TO DO ::
[a] Copy the section of the notes on polymers that begins at the words "A monomer is" and ends after the words "polymerization.".
[b] Condense the paragraph of the notes on polymers that begins "Polymers can be disassembled to monomers" into a shorter version that keeps its main facts.

PROVIDED PASSAGE Block Start

5.1
A polymer is a long molecule consisting of many similar or identical monomers linked
together by covalent bonds. E.g. large carbohydrates, proteins, nucleic acids.
A monomer is a small molecule; a subunit that serves as the building block of a polymer.
In the cell polymers are formed by enzymes: a (specialized) macromolecule serving as
catalyst, a chemical reagent that increases the rate of a reaction without being consumed by
the reaction. Most enzymes are proteins (eiwitten).
Connecting monomers is an example of a dehydration reaction: a reaction in which two
molecules are covalently bonded to each other with the loss of a water molecule. One
monomer provides a hydroxyl- group (-OH) as the other molecule provides a hydrogen atom
(-H). The two molecules are connected to the oxygen-atom (-O-) from the
molecule that has given away it’s hydrogen atom. As this process proceeds more
monomers are connected forming a polymer. This process is called
polymerization.
Polymers can be disassembled to monomers by hydrolysis, a process where water
is used to break the covalent bond between two molecules. Both molecules then
have a hydroxyl- group. E.g. digestion: enzymes attack the polymers so that the
monomers can go into our system.
The diversity in life’s polymers lies in the arrangement (particular linear sequence
that the units follow).

PROVIDED PASSAGE Block End
RECORDS Block Start

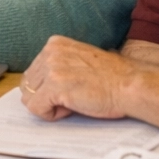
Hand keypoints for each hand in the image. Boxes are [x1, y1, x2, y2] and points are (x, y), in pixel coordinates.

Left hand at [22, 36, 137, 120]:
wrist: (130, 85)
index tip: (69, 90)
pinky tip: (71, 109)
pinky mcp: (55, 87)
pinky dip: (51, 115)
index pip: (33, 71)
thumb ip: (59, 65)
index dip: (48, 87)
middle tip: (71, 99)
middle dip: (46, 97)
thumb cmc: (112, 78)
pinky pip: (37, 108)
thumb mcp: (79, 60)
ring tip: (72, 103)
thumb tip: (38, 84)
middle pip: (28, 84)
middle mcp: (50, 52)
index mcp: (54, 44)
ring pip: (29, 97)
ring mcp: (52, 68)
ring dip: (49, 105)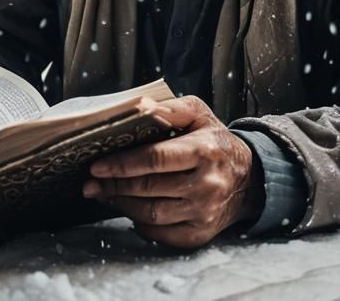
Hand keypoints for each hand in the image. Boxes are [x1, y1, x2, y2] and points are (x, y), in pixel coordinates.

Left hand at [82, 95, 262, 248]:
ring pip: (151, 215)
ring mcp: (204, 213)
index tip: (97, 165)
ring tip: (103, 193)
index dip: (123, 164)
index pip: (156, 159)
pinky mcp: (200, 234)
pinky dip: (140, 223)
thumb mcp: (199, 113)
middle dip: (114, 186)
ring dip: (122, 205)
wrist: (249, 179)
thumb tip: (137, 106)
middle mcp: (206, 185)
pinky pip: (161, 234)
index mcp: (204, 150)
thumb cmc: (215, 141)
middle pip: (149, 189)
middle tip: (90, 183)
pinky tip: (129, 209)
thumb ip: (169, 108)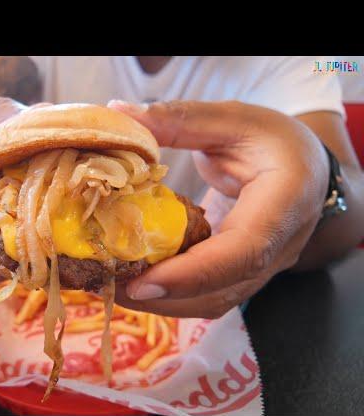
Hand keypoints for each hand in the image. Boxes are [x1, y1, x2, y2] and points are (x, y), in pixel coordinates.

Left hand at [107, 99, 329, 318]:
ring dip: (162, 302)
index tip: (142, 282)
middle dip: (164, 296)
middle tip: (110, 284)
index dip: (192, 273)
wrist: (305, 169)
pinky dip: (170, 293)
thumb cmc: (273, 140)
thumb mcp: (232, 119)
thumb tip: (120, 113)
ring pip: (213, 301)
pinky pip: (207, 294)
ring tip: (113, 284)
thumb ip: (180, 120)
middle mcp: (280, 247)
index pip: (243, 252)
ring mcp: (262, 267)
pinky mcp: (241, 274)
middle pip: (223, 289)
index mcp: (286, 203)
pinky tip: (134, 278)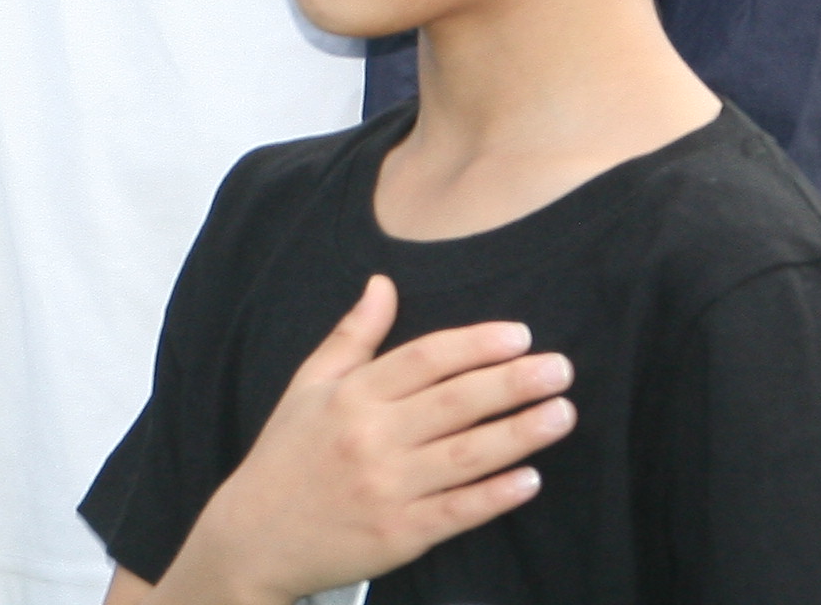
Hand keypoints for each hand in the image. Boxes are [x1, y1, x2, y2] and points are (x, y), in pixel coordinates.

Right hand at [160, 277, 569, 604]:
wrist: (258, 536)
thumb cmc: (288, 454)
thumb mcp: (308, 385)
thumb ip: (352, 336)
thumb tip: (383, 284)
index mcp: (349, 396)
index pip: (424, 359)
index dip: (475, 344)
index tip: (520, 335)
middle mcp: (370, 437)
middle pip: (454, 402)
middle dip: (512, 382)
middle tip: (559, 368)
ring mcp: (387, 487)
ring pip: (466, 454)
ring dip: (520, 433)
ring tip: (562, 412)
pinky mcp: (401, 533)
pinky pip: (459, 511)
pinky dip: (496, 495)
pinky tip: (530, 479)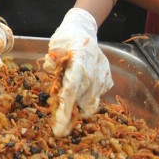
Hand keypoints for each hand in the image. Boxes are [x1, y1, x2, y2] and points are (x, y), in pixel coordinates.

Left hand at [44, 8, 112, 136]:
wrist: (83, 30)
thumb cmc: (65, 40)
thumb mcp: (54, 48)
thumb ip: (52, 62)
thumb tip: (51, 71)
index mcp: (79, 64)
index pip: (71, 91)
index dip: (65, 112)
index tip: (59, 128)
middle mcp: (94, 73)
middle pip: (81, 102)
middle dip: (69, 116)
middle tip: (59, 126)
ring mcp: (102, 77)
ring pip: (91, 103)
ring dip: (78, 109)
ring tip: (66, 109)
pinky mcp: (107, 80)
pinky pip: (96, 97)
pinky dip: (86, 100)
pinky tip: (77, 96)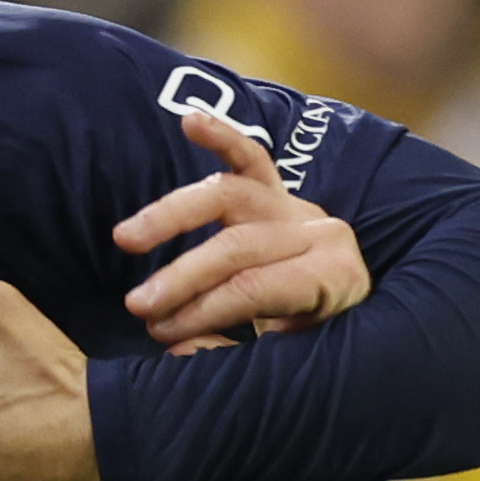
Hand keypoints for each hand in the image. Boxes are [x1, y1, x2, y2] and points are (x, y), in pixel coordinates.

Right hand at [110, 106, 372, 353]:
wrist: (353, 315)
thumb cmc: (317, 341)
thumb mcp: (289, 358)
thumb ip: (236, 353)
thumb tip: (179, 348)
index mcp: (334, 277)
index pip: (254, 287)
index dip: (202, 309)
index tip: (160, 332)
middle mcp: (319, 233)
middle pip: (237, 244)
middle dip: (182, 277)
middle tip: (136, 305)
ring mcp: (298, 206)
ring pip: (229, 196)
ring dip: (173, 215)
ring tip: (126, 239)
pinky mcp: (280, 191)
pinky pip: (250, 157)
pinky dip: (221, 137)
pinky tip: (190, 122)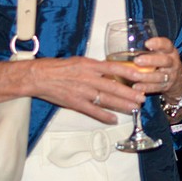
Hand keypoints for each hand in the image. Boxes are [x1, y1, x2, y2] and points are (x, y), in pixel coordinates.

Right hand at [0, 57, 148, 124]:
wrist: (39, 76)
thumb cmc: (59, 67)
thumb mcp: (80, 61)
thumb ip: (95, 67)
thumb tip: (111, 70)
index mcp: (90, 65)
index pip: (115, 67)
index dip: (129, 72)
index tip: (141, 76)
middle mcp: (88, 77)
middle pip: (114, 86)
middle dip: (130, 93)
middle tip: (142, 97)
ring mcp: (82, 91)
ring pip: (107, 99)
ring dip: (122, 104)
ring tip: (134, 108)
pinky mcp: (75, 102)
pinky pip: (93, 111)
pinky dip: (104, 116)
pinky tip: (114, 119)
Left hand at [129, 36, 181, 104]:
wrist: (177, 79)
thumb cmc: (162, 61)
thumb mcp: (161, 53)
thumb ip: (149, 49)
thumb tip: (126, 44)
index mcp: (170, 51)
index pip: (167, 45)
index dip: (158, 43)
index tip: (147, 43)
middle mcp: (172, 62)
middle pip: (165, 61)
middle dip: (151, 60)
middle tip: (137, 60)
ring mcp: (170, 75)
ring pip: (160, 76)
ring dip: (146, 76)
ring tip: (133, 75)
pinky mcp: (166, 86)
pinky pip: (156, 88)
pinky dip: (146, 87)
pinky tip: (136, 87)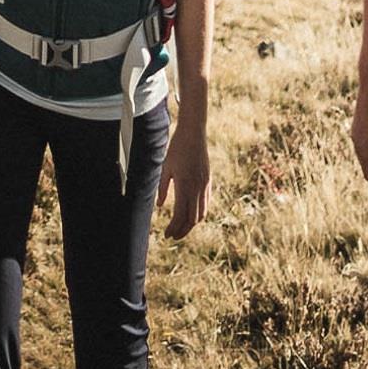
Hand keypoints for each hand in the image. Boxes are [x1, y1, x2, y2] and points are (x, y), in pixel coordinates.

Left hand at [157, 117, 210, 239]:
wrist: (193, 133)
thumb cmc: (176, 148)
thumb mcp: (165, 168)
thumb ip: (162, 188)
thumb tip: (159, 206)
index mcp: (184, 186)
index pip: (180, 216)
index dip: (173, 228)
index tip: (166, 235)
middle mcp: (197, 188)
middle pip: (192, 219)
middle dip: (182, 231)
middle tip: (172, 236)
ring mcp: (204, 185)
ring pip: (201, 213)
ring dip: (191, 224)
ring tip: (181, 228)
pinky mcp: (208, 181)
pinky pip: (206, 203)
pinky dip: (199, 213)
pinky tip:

RECORDS Block End

RESULTS OF THE TASKS ::
[a]
A monomer is a small molecule; a subunit that serves as the building block of a polymer.
In the cell polymers are formed by enzymes: a (specialized) macromolecule serving as
catalyst, a chemical reagent that increases the rate of a reaction without being consumed by
the reaction. Most enzymes are proteins (eiwitten).
Connecting monomers is an example of a dehydration reaction: a reaction in which two
molecules are covalently bonded to each other with the loss of a water molecule. One
monomer provides a hydroxyl- group (-OH) as the other molecule provides a hydrogen atom
(-H). The two molecules are connected to the oxygen-atom (-O-) from the
molecule that has given away it’s hydrogen atom. As this process proceeds more
monomers are connected forming a polymer. This process is called
polymerization.

[b] Hydrolysis breaks polymers down into monomers by using water to split the covalent bond between two molecules. Both molecules are left with a hydroxyl group. Digestion is an example: enzymes attack polymers so that the monomers can enter our system.